New Zealand politician and trade unionist

George Davis (1876 – 20 September 1937) was a New Zealand politician and trade unionist.

==Biography==
===Early life===
Born in England in 1876, Davis sailed to New Zealand as a child settling in Auckland and eventually became a trade unionist. He became the Secretary of the Auckland Drivers' Union in 1899, a position he held until retiring just prior to his death due to ill health. At 38 years of service he was the longest serving union secretary in Auckland. In 1909 he was made a Justice of the Peace.

===Political career===
Davis contested the 1910 Auckland East by-election as the official candidate of the Labour Party where he came in second place. George Irving McKnight had originally been chosen by the Labour Party, however he proved unsatisfactory. His endorsement was rescinded and Labour chose to sponsor Davis instead. The local prohibition league also endorsed Davis as the Liberal candidate (and eventual winner) Arthur Myers owned a brewery.

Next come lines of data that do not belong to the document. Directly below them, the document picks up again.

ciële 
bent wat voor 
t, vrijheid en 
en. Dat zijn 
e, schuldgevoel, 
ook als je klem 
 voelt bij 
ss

He stood for the Roskill electorate in the New Zealand House of Representatives in for the Labour Party where he placed third out of four candidates.

Davis was a member of the Auckland City Council serving from 1919 to 1923 and again between 1927 and 1929. Davis was also Chairman of the Auckland Labour Representation Committee.

===Death===
Davis died in 1937. He was survived by his wife and adult children.